↓↓↓

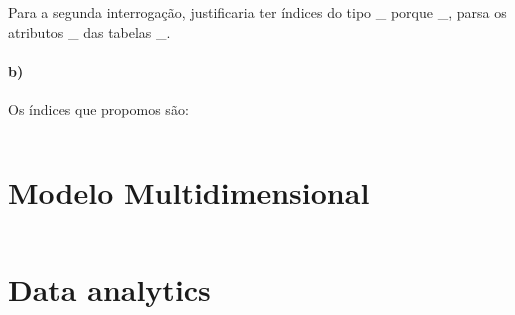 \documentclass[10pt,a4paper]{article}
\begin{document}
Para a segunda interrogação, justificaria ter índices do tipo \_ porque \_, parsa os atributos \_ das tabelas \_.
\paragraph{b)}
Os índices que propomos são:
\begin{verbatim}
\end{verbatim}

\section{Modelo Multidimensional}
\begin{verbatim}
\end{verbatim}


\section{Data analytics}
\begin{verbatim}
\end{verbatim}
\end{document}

↑↑↑
↓↓↓

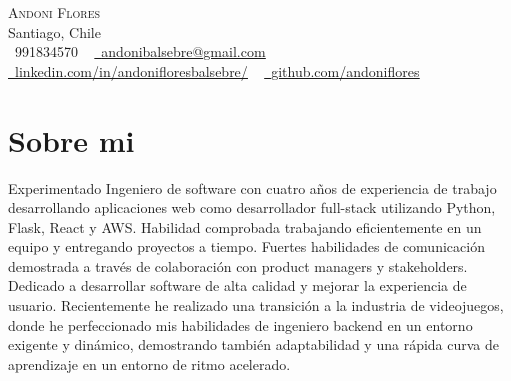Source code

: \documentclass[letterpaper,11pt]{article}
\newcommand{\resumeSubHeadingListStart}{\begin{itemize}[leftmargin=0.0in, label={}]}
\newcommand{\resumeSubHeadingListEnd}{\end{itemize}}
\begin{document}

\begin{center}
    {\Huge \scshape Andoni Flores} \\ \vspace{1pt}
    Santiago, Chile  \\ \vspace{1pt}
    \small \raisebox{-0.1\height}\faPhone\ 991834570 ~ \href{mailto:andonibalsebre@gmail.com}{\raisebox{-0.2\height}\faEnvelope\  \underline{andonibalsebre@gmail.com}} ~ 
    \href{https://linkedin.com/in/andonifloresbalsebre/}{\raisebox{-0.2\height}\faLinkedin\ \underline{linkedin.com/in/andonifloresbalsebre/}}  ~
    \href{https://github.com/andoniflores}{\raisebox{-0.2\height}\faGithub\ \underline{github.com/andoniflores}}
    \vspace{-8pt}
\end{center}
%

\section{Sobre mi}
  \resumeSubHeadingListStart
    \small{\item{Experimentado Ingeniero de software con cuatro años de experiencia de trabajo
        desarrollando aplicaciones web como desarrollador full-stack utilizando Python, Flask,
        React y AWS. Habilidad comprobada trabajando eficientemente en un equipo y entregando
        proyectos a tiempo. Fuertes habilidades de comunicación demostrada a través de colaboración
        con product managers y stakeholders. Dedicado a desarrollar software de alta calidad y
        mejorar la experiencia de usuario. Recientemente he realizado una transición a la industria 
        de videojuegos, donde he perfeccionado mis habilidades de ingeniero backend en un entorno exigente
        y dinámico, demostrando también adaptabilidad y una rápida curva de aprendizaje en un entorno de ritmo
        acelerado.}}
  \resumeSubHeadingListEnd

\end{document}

↑↑↑

▸ **WHAT IS NEEDED**
Give only how many lines above hold "section".

▸ **SOLUTION BELOW**
3